## EXERCISE AIM
Write out every line of text in the data below word for word, and leave the pictures out of your answer.

[Extracted records]
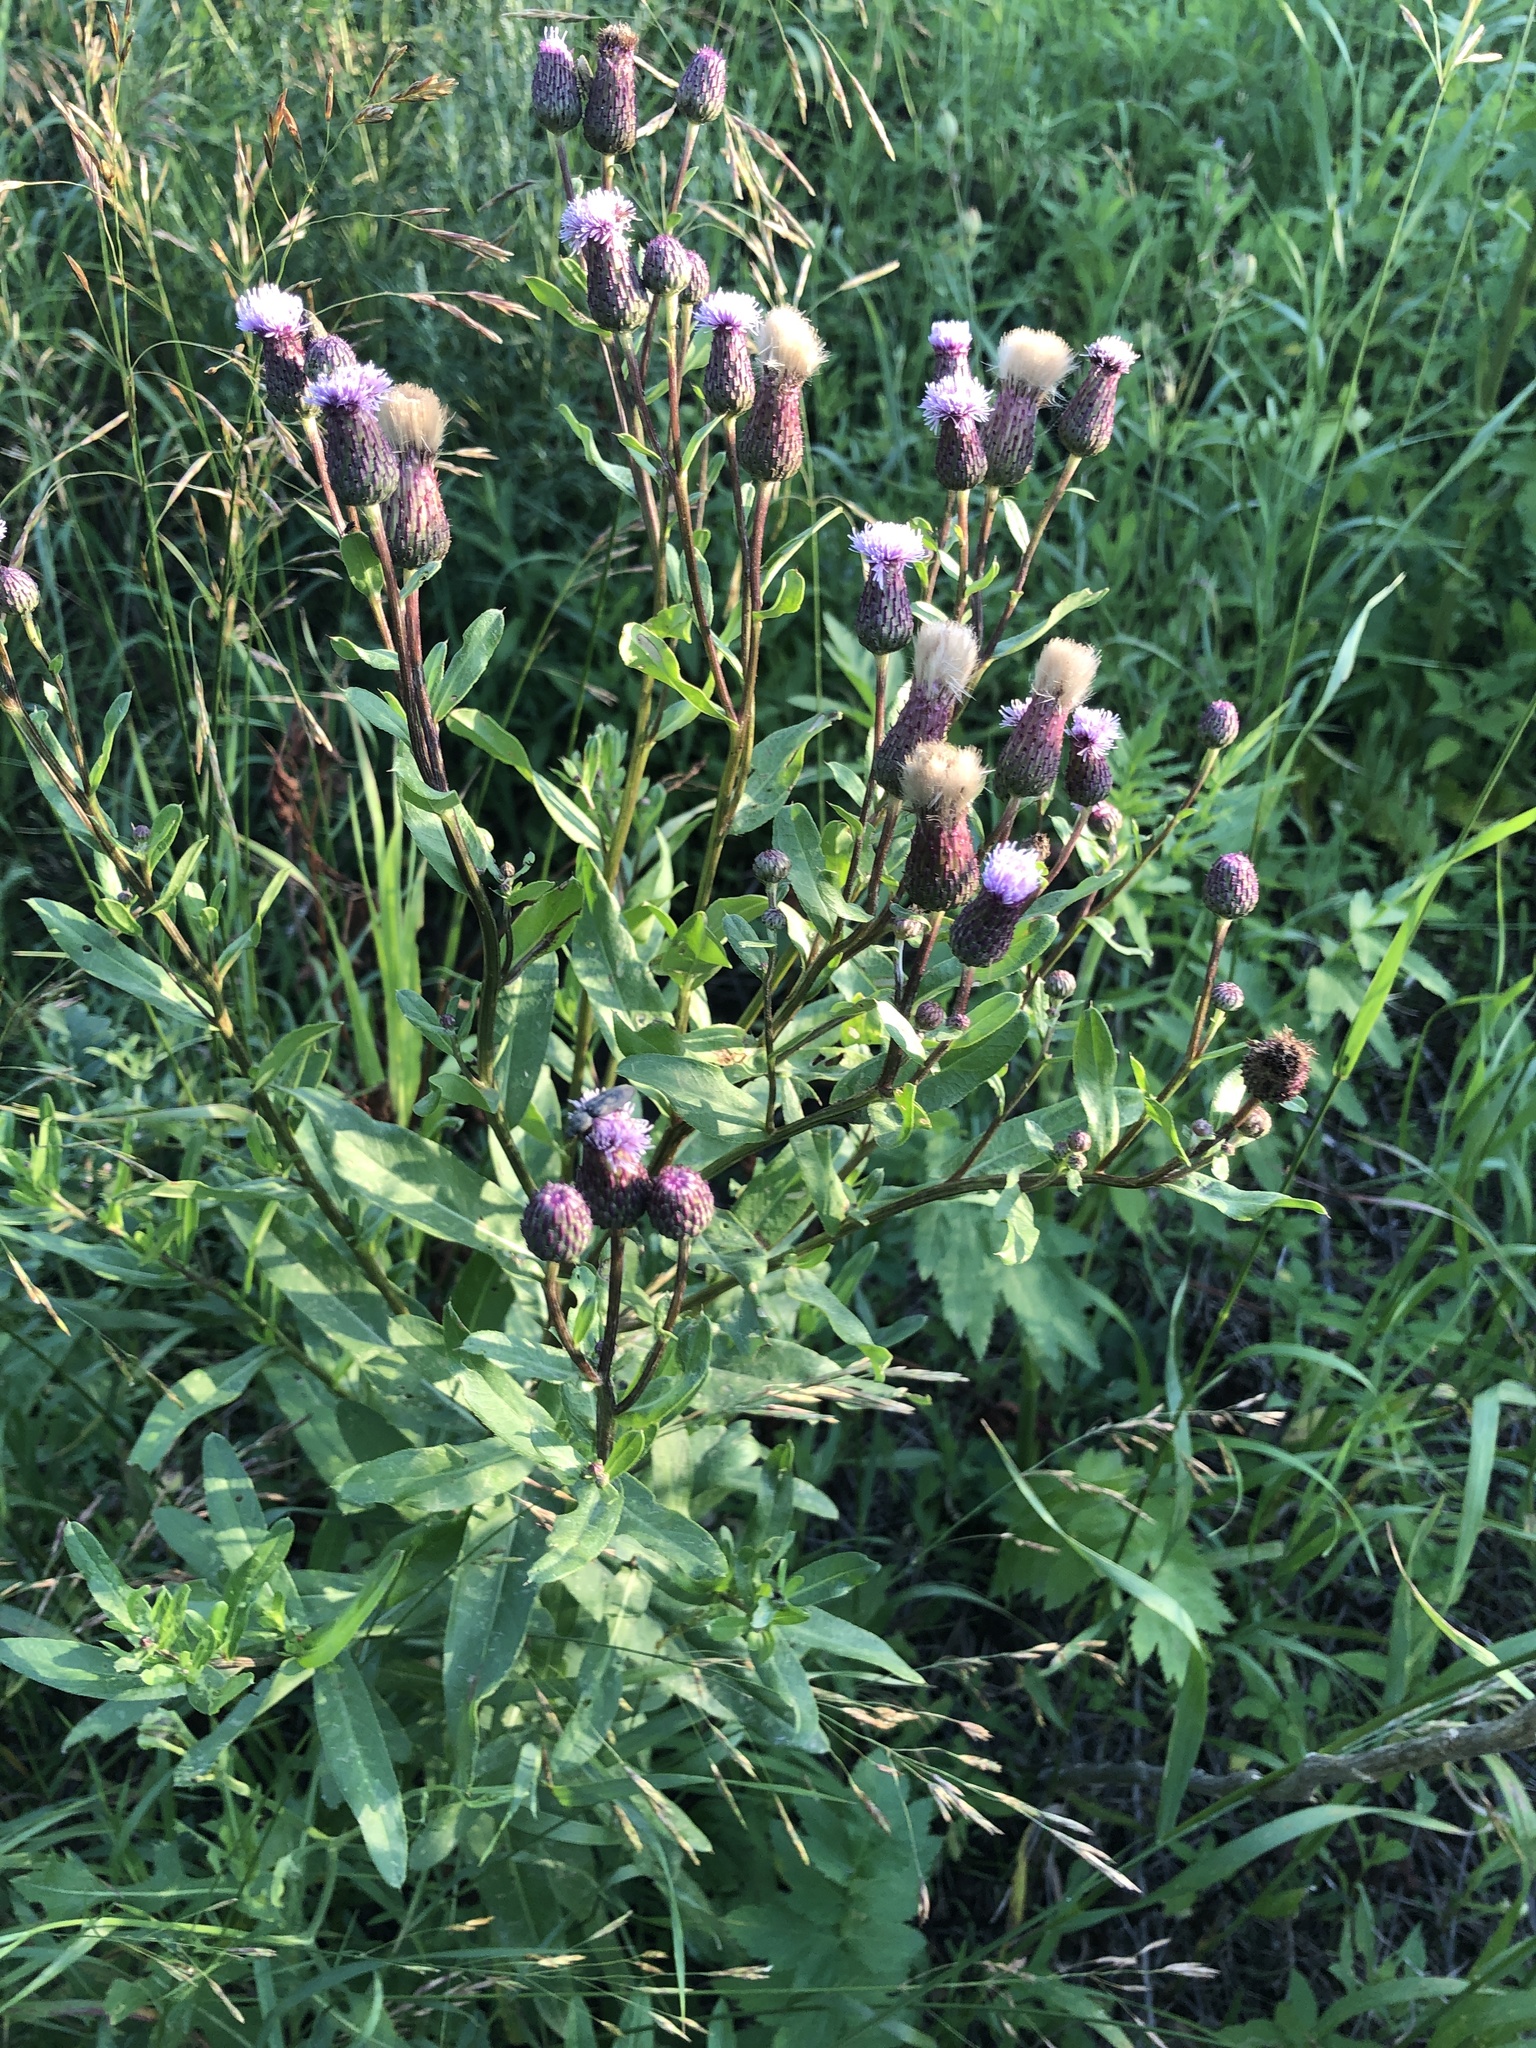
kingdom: Plantae
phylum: Tracheophyta
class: Magnoliopsida
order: Asterales
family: Asteraceae
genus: Cirsium
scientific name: Cirsium arvense
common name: Creeping thistle
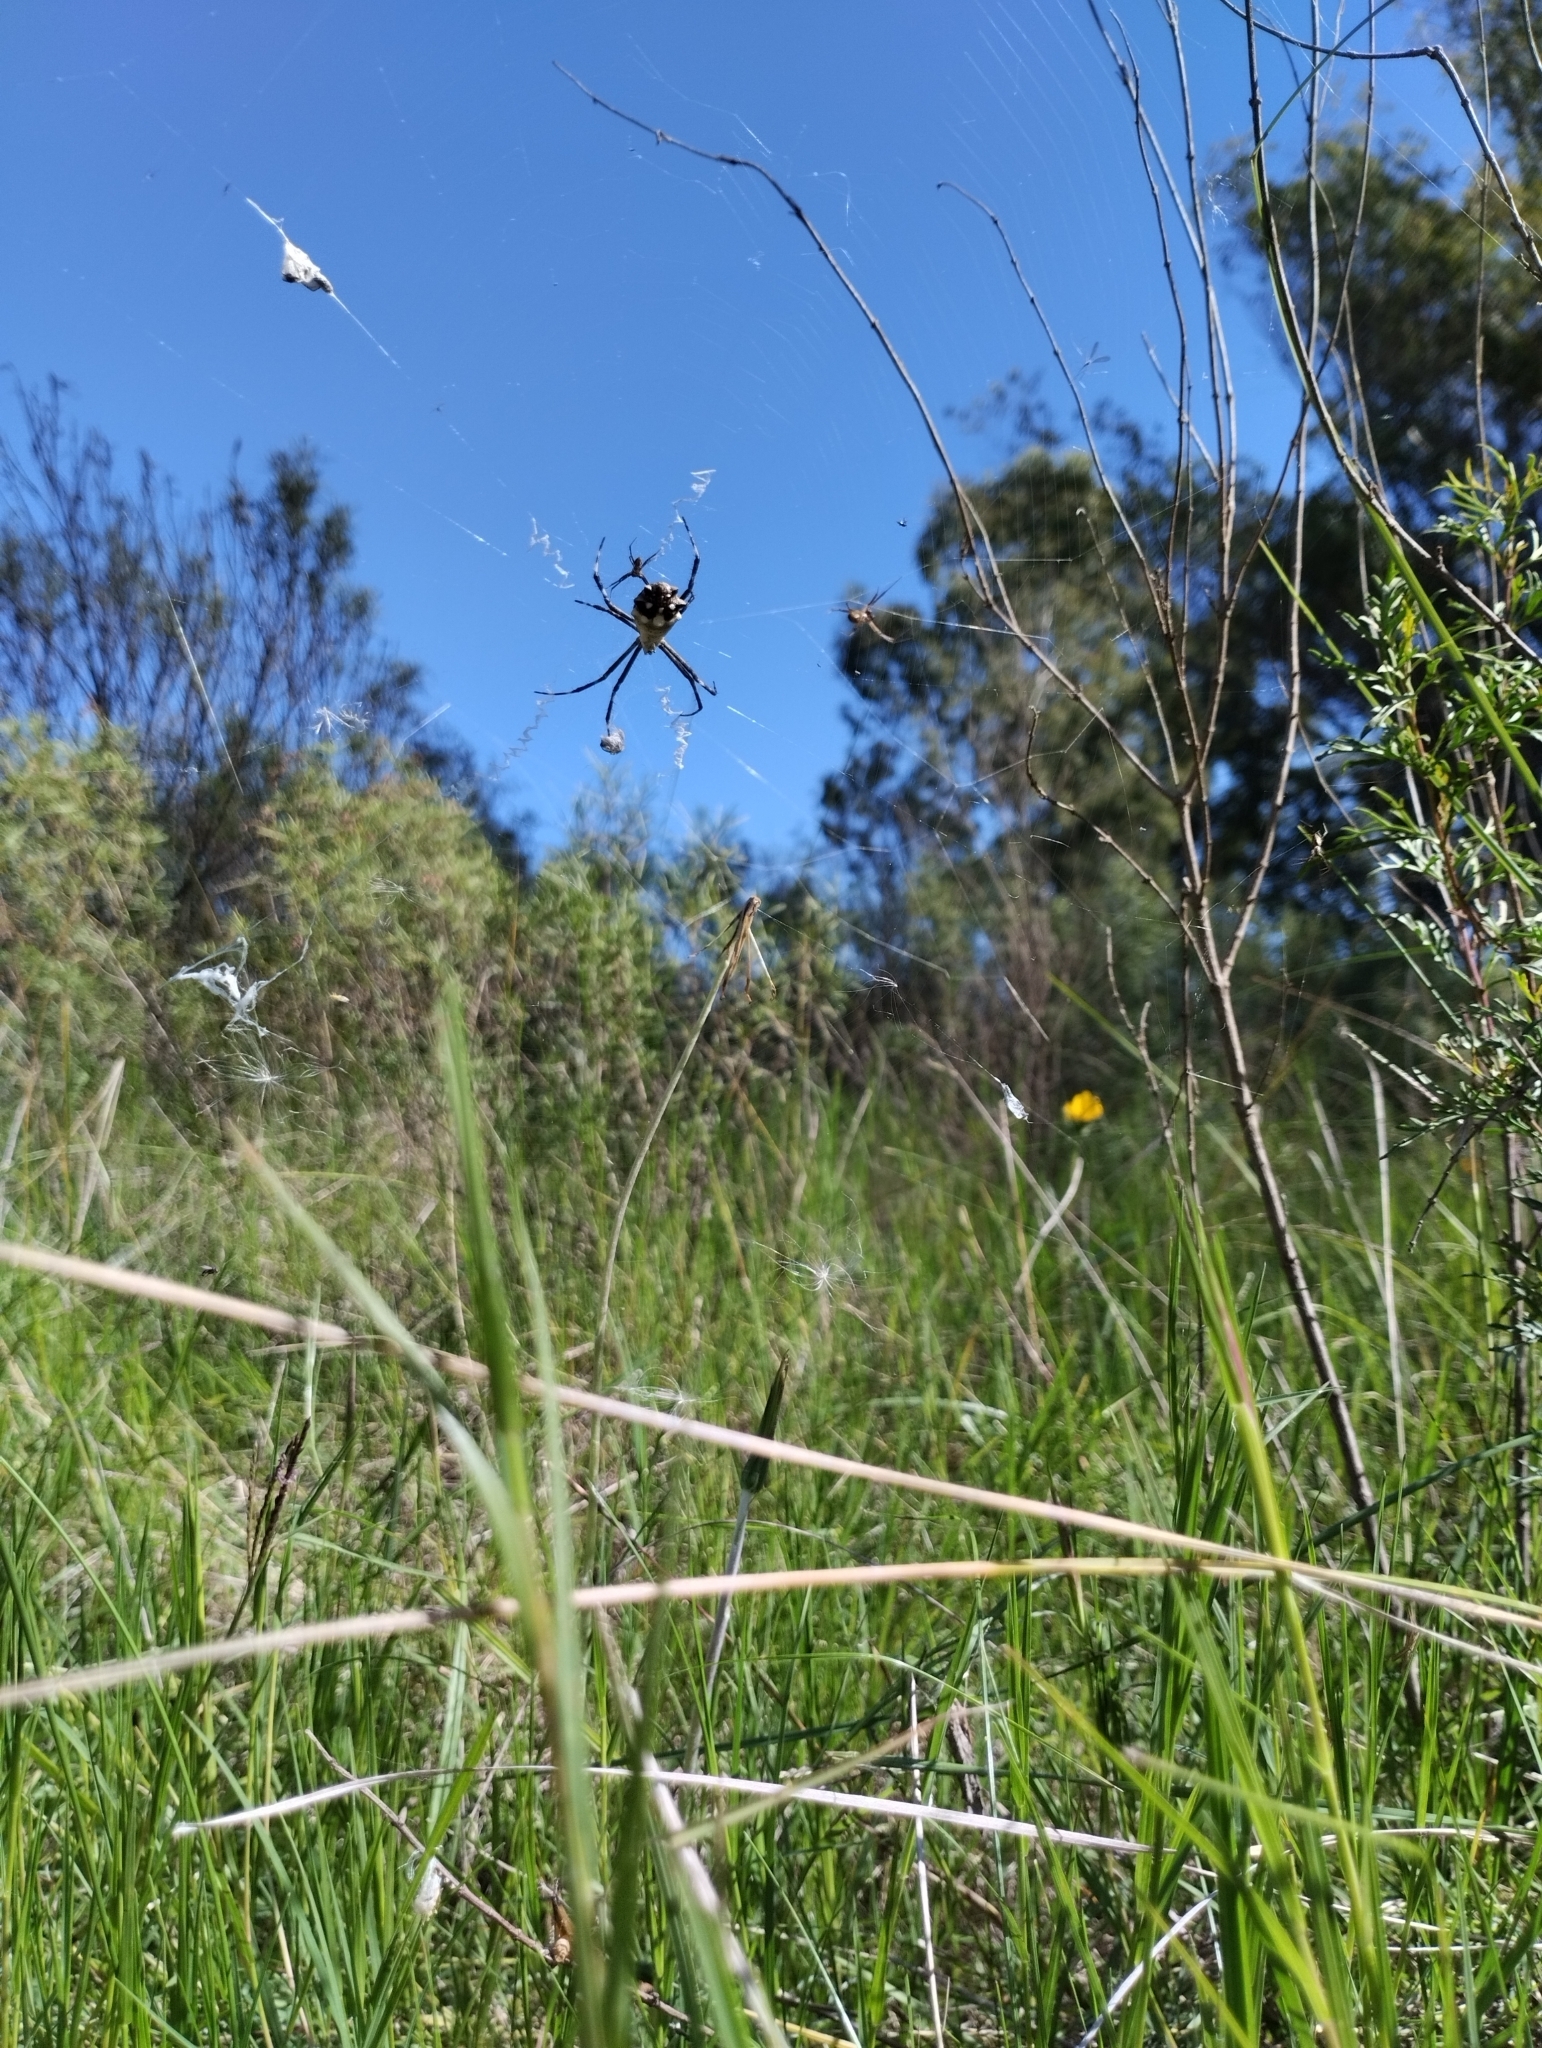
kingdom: Animalia
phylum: Arthropoda
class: Arachnida
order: Araneae
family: Araneidae
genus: Argiope
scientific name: Argiope argentata
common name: Orb weavers
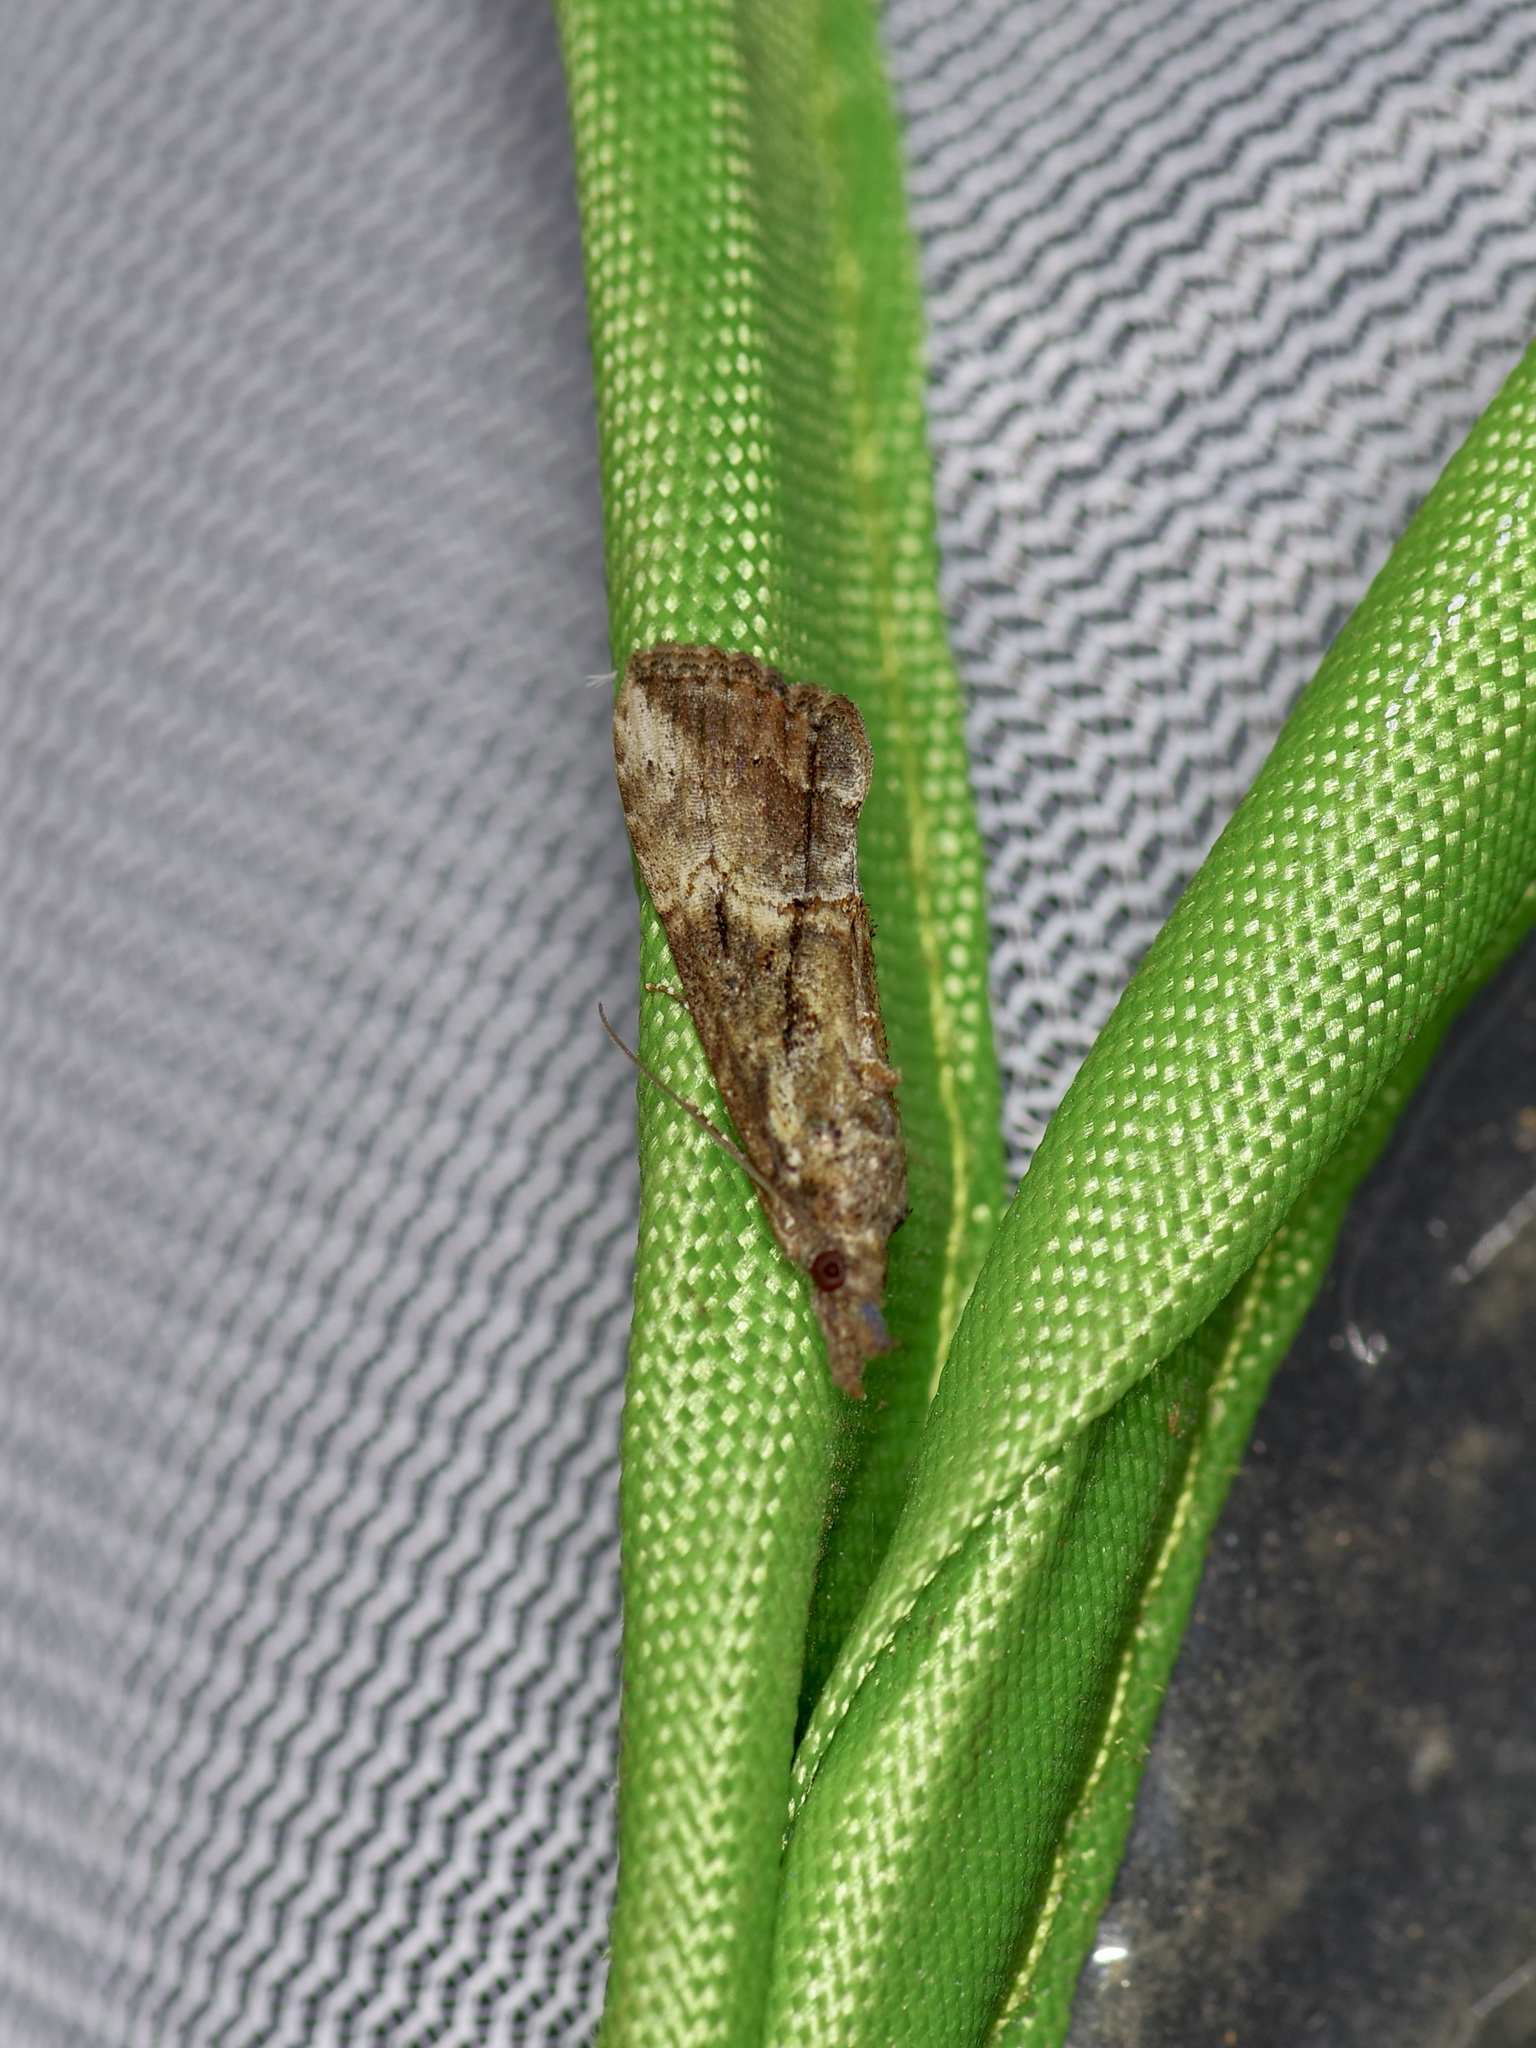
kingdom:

## RESULT OF THIS EXERCISE
kingdom: Plantae
phylum: Tracheophyta
class: Magnoliopsida
order: Asterales
family: Asteraceae
genus: Cirsium
scientific name: Cirsium arvense
common name: Creeping thistle
kingdom: Animalia
phylum: Arthropoda
class: Arachnida
order: Araneae
family: Araneidae
genus: Argiope
scientific name: Argiope argentata
common name: Orb weavers
kingdom:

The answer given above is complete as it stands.